• Activity A: From the A+B for polynomials problem, list every rule that the printed output has to follow.
• Activity B: Reproduce part of the A+B for polynomials problem word for word. Begin at the words "This time, you" and stop after "given that 1≤K≤10,0≤NK<⋯<N2<N1≤1000.".

• Source extract:
☆ ☆ ☆

1002 A+B for Polynomials (25 分)
This time, you are supposed to find A+B where A and B are two polynomials.
Input Specification:
Each input file contains one test case. Each case occupies 2 lines, and each line contains the information of a polynomial:
K N1 aN1 N2 aN2 ... NK aNK
where K is the number of nonzero terms in the polynomial, Ni and aNi (i=1,2,⋯,K) are the exponents and coefficients, respectively. It is given that 1≤K≤10,0≤NK<⋯<N2<N1≤1000.
Output Specification:
For each test case you should output the sum of A and B in one line, with the same format as the input. Notice that there must be NO extra space at the end of each line. Please be accurate to 1 decimal place.

☆ ☆ ☆

• Material provided:

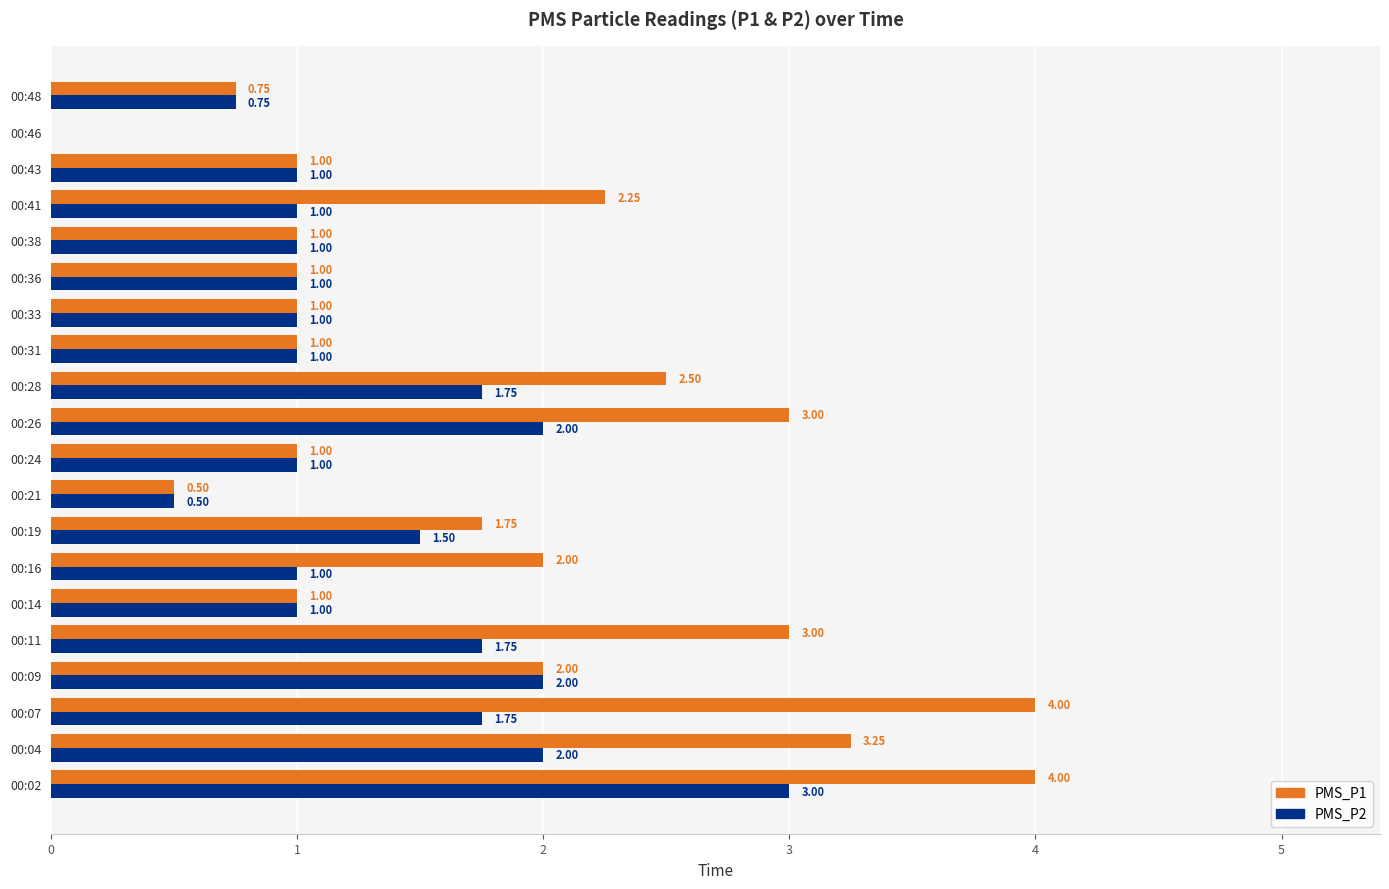

How many data points does each series have?

20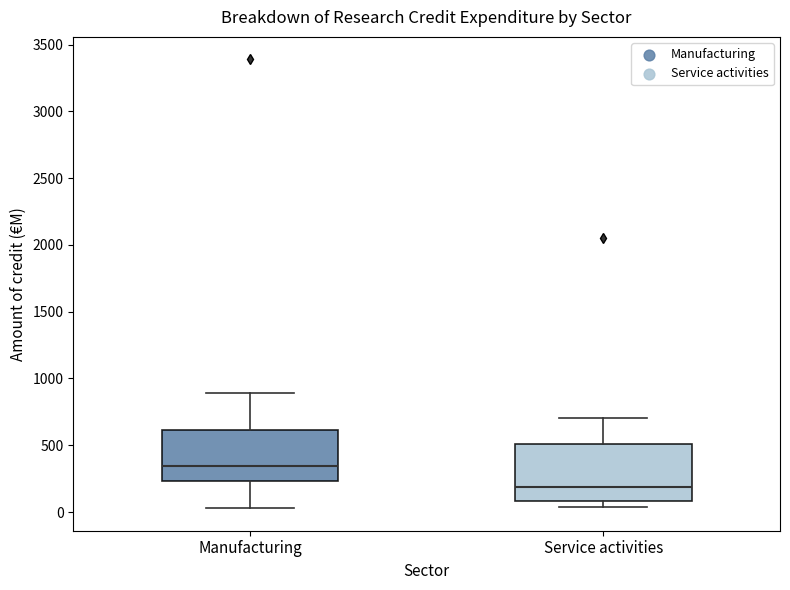

Reading left to right, transcribe this box plot: for each box, give where its median line is, the range the box spans, and where its two whiskers end, as read against the y-axis. The values are not printed on the chart, so give them approximately, as read against the axis.

Manufacturing: median 350, box 250 to 600, whiskers 50 to 900
Service activities: median 200, box 100 to 500, whiskers 50 to 700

☆ ☆ ☆

• Written response A:
- Print the sum of A and B on one line.
- Use the same format as the input.
- Leave no extra space at the end of each line.
- Be accurate to 1 decimal place.

• Written response B:
This time, you are supposed to find A+B where A and B are two polynomials.
Input Specification:
Each input file contains one test case. Each case occupies 2 lines, and each line contains the information of a polynomial:
K N1 aN1 N2 aN2 ... NK aNK
where K is the number of nonzero terms in the polynomial, Ni and aNi (i=1,2,⋯,K) are the exponents and coefficients, respectively. It is given that 1≤K≤10,0≤NK<⋯<N2<N1≤1000.